Coup de cœur en cette fin de soirée avec Sumi Hwang, toujours accompagnée par Jonas Vitaud. A l'inverse de la candidate précédente, Sumi Hwang affiche quelques soucis techniques certainement reliés à une contraction involontaire du larynx, engendrée par le stress. Car malgré des problèmes d'émission dans les aigus, voilà une candidate qui se libère des règles et « traditions », souvent mal interprétées. Elle débute avec une belle interprétation de la Chanson triste de Duparc. Français approximatif mais un ton chaleureux et généreux. Candidate plus honnête, plus fraîche mais surtout plus expressive. Les extraits des Noces de Figaro (« Giunse alfin il momento – Deh vieni, non tardar ») lui conviennent à merveille. Plus introvertie, elle chante avec beaucoup de douceur et une justesse de ton. Vibrato contrôlé et convaincant. Quelle excellente idée de poursuivre avec Nacht d'Alban Berg ! Discours coloré, forme et structure abouties, le tout enveloppé dans un piano expressif.
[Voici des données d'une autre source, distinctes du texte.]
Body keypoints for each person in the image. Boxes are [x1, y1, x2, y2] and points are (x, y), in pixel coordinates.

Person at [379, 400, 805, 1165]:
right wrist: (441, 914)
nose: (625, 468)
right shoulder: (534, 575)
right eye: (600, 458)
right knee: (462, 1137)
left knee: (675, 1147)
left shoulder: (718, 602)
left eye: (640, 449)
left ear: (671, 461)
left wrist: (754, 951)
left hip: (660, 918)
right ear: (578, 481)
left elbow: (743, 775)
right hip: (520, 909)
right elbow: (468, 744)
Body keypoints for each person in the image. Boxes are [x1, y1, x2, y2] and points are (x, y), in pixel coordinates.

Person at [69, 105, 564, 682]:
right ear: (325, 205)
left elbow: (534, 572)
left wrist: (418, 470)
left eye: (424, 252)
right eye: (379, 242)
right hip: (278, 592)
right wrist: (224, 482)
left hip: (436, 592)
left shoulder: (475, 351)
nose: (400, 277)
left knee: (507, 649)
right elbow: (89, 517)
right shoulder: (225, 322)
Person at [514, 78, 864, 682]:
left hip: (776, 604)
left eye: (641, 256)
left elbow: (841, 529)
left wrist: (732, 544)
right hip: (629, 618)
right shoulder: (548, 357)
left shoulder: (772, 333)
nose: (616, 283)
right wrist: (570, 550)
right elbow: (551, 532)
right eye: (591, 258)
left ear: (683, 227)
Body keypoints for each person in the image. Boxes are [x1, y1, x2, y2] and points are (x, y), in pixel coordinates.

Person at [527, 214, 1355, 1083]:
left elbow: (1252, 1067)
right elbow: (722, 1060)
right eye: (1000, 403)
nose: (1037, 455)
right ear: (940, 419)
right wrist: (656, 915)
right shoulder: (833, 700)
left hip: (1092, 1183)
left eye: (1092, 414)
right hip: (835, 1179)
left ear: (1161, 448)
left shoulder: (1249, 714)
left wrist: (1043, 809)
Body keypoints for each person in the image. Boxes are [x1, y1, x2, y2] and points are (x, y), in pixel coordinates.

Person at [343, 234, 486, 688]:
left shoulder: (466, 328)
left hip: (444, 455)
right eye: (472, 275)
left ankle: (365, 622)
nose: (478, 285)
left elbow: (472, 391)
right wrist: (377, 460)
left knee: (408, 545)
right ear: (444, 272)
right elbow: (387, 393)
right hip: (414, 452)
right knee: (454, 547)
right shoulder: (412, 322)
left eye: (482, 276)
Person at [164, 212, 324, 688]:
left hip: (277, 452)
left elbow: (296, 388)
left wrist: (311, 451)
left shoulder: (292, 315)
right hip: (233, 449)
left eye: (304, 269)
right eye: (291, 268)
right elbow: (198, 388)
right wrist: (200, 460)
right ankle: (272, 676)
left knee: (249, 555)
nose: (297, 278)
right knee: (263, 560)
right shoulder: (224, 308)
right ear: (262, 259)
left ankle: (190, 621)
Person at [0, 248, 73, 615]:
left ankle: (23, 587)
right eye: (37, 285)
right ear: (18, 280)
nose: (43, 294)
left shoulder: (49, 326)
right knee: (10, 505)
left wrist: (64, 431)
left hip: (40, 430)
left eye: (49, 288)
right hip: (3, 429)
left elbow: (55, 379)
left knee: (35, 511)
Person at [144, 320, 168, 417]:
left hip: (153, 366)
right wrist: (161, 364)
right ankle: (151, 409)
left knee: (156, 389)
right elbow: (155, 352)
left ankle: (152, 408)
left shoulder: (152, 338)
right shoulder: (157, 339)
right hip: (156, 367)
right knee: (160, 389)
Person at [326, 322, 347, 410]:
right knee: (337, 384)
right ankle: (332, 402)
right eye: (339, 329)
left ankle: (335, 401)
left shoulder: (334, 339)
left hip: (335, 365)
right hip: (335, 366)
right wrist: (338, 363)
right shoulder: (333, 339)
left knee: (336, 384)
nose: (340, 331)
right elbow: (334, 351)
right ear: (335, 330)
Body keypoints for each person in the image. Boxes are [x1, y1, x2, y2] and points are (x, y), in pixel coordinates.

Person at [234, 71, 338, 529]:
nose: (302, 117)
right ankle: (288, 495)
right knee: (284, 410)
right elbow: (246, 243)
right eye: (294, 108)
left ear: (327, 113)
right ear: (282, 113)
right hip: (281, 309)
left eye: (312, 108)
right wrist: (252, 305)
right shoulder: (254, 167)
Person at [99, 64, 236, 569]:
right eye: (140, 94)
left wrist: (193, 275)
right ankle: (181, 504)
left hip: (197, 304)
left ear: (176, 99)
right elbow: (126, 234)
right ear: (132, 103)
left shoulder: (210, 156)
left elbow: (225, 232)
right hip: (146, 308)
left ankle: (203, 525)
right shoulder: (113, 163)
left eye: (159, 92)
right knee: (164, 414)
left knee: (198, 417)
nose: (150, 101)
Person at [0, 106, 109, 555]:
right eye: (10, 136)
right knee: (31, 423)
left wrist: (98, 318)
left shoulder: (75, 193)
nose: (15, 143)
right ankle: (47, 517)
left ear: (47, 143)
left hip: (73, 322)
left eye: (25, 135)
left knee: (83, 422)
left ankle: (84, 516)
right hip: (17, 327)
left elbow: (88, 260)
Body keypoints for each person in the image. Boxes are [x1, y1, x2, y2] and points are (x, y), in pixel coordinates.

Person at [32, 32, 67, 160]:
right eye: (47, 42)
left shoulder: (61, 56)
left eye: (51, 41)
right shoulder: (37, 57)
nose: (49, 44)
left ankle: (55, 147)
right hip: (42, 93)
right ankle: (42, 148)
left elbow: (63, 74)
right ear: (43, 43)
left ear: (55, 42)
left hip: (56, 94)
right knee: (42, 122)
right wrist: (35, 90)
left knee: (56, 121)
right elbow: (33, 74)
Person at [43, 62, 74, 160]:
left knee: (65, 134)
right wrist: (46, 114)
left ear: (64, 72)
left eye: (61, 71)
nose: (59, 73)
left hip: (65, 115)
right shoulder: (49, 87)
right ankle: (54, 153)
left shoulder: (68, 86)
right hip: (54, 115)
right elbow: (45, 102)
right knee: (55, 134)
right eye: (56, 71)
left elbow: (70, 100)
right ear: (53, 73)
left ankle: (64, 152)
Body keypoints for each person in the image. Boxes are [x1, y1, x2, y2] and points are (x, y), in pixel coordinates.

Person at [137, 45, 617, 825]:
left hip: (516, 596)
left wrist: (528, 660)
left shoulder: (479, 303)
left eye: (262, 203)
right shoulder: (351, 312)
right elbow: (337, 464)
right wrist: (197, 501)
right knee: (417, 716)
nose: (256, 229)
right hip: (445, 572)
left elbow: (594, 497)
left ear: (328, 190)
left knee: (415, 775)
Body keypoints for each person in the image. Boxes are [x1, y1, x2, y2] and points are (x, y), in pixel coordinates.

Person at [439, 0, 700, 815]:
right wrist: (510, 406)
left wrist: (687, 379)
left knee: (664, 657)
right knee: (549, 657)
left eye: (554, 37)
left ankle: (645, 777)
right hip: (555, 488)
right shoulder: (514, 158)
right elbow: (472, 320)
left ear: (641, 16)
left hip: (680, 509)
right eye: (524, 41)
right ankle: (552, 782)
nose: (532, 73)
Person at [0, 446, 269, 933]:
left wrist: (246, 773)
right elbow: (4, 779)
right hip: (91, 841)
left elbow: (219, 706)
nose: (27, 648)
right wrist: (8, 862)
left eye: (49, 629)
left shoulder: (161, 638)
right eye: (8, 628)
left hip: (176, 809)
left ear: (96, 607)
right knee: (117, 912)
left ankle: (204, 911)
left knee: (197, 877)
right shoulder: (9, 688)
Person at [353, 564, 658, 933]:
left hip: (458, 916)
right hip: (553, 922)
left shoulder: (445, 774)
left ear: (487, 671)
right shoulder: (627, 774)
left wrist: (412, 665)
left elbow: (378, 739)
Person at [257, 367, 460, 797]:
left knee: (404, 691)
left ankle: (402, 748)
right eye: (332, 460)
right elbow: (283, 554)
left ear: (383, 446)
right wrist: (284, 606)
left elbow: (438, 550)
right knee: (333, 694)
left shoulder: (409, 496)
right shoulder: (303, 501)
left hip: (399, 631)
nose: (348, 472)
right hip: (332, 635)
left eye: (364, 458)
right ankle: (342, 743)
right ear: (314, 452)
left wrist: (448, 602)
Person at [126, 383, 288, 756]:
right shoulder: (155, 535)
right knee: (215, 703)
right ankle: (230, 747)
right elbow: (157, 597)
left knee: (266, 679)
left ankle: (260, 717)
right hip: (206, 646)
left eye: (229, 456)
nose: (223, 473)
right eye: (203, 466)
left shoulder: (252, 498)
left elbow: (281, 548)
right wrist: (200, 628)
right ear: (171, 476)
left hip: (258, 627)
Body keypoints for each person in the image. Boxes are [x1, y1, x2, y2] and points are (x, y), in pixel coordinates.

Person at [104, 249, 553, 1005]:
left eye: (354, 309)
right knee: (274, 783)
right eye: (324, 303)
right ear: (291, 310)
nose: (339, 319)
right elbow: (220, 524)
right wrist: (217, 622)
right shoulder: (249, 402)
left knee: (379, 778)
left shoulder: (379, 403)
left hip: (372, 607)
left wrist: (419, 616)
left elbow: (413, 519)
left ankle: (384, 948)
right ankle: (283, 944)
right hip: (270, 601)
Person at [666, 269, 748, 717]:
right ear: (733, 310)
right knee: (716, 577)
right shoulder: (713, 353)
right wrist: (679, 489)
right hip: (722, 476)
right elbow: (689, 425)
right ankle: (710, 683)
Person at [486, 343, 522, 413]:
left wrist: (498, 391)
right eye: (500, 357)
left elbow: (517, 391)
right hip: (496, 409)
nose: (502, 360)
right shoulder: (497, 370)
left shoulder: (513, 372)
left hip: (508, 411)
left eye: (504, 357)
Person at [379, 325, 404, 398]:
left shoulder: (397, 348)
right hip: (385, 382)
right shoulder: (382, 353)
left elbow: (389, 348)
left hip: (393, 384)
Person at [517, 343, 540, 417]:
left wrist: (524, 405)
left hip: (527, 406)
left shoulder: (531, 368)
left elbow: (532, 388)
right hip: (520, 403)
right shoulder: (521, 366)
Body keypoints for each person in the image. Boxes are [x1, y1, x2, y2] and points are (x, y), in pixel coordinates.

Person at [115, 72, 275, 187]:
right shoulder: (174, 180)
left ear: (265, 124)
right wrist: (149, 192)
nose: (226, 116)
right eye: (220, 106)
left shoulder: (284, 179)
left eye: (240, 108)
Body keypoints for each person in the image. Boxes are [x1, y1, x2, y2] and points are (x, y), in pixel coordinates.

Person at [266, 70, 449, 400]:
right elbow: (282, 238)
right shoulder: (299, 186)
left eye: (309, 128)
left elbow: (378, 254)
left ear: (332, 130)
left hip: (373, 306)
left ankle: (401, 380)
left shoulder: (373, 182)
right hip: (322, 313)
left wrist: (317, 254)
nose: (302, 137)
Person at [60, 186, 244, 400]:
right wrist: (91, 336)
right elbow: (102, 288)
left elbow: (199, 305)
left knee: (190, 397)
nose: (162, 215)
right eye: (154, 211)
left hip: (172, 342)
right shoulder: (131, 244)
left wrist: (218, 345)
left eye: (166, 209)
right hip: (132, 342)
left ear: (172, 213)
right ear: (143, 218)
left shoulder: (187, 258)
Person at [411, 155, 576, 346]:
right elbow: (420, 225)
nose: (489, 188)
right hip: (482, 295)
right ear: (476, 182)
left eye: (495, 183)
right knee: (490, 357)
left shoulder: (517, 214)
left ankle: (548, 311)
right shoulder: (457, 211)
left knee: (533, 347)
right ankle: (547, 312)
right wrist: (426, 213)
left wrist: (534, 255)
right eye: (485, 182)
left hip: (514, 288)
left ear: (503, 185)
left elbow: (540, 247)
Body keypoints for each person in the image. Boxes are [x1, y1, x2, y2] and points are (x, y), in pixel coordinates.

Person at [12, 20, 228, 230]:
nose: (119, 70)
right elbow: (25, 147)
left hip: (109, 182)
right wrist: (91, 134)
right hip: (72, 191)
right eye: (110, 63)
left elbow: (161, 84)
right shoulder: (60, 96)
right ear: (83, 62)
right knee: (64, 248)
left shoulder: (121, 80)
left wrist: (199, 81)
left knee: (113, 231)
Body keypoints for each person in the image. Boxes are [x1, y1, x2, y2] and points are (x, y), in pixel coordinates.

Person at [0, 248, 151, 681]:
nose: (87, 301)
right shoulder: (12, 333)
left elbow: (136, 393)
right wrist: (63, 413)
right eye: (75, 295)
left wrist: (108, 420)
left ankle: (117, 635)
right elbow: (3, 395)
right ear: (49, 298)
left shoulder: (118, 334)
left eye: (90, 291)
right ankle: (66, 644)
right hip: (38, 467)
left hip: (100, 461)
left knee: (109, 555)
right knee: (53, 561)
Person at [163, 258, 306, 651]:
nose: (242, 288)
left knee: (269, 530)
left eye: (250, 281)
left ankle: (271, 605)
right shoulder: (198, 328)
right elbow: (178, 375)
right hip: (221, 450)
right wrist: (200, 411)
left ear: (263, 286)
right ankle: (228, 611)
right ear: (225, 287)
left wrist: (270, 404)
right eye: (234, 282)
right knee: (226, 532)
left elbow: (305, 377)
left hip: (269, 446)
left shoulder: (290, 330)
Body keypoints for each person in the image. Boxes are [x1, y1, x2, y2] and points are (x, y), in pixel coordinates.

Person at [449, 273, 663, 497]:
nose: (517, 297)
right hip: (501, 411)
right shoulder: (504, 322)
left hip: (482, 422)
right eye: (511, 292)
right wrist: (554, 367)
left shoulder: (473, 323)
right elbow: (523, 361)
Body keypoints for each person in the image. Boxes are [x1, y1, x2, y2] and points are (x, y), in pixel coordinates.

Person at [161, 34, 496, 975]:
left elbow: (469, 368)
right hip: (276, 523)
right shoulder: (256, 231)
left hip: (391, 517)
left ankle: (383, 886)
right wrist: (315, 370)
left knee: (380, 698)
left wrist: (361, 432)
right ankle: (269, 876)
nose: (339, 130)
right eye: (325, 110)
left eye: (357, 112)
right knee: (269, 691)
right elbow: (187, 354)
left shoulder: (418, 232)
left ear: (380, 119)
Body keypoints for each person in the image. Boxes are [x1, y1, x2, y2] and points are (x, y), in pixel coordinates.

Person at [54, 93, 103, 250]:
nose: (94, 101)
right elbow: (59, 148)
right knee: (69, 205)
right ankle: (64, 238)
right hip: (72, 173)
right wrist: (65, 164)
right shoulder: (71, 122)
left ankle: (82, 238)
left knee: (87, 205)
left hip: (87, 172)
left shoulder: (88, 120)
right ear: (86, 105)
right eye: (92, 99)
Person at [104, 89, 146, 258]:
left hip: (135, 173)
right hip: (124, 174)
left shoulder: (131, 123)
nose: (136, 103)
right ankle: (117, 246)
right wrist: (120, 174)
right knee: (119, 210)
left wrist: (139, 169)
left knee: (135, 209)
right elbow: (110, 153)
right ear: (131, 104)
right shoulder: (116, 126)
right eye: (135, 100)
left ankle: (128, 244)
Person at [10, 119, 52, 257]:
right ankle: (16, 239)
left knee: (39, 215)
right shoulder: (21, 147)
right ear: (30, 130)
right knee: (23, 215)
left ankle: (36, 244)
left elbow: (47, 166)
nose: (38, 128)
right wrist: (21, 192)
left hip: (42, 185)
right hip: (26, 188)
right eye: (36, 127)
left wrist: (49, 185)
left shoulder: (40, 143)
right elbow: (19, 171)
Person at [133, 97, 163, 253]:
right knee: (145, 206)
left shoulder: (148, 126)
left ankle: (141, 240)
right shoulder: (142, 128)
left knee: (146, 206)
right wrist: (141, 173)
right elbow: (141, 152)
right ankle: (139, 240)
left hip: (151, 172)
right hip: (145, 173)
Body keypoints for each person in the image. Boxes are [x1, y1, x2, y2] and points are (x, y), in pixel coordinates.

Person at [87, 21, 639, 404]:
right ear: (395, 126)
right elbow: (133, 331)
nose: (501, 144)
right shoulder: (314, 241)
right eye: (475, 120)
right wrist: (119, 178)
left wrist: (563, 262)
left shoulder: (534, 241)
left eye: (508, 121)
Elle semble à l'aise dans l'air de Marguerite de Gounod malgré une intonation beaucoup trop approximative. Belle puissance sonore, des couleurs fines et des aigus exceptionnels. Sa version de « Si, mi chiamano Mimi » (La Bohème, Puccini) est nettement plus imagée. Discours sans vulgarité avec un côté timide amusant et une finesse de voix remarquable. Elle termine par une lecture explosive de Vesenniye Vodi de Rachmaninov. C'est profond, riche, puissant, bref voilà du style et une candidate qui mérite de remporter cette épreuve.
Plus que huit candidats à écouter pour cette demi-finale. En présence de la Reine Mathilde, le président du Jury, Arie Van Lysebeth anoncera en fin de soirée les douze candidats retenus pour la finale au Palais des Beaux-Arts de Bruxelles en compagnie de l'Orchestre symphonique de la Monnaie et Roland Böer.